We must reform the way we run the NDDC, we must agree on the procedures. Generally, we are also working on staff mindset. We would do everything that would be on track towards achieving the rapid agenda of the Niger Delta.

What steps are you taking to prevent contractors from defrauding the commission?

I want to acknowledge the efforts of the past board and management of the NDDC, conscious of the fact that some contractors are still insisting on coming to collect money and run away because we make advance payments.  What is the guarantee of making advance payments on projects? The advance payment is good and bad at the same time. We are determined to go after contractors who have collected money and abandoned their projects. We have set up a committee that will ensure that all the NDDC funds that are with contractors who have not delivered their projects are recovered.

We leant that your scholarship scheme will be stopped. What is the true position?

Let me say that the NDDC does not have the intention and will never abandon any of its scholarship schemes. When we came in, we discovered that there were a lot of discrepancies in the way it was administered. When you award scholarship, it is for studies abroad.  You find out that more was paid to people who are in Nigeria and we didn’t see why that should happen. There are cases of people getting admission for certain courses in a certain university and are awarded scholarships. After being paid, some of them will go to another university for a different programme. These are the issues that we have discovered and have set up a committee into the matter. What we are appealing for is understanding because a lot of people have abused the scheme because the money is paid in dollars. So this is why it is taking time. But the assurance I want to give to all genuine students on scholarship is that there will be disbursement. It might take some time but we are doing everything possible to make sure we resolve this issue.
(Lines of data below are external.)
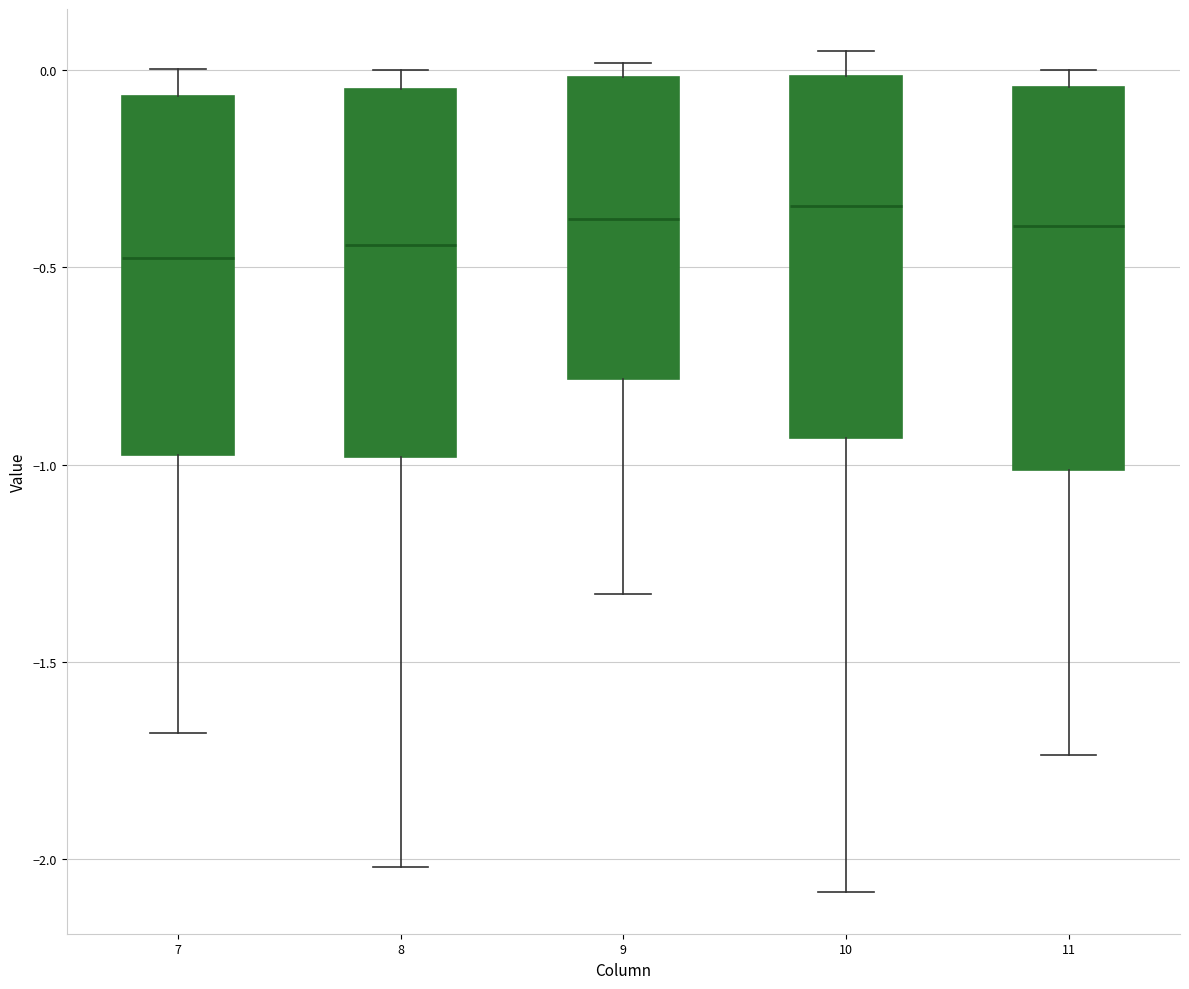

Reading left to right, read every box against the y-axis: the position of its median line, the range the box covers, and the ends of its whiskers. The values are not printed on the chart, so give them approximately, as read against the axis.

7: median -0.50, box -1.00 to -0.05, whiskers -1.70 to 0.00
8: median -0.45, box -1.00 to -0.05, whiskers -2.00 to 0.00
9: median -0.40, box -0.80 to 0.00, whiskers -1.35 to 0.00 (just above the box's upper edge)
10: median -0.35, box -0.95 to 0.00, whiskers -2.10 to 0.05
11: median -0.40, box -1.00 to -0.05, whiskers -1.75 to 0.00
We heard that the NDDC has pulled out from its partnership with the Rivers State government in some projects jointly executed?

The NDDC did not pull out of partnership with Rivers State. But because of the programme they wanted to do for the 50th anniversary of the creation of the state, they did us a letter that they wanted to pull out of the partnership of the project and there is nothing we could do about it.

The Rivers State government is one of our partners and we have a robust relationship with Rivers State just like all the nine states that make up the Niger-Delta region.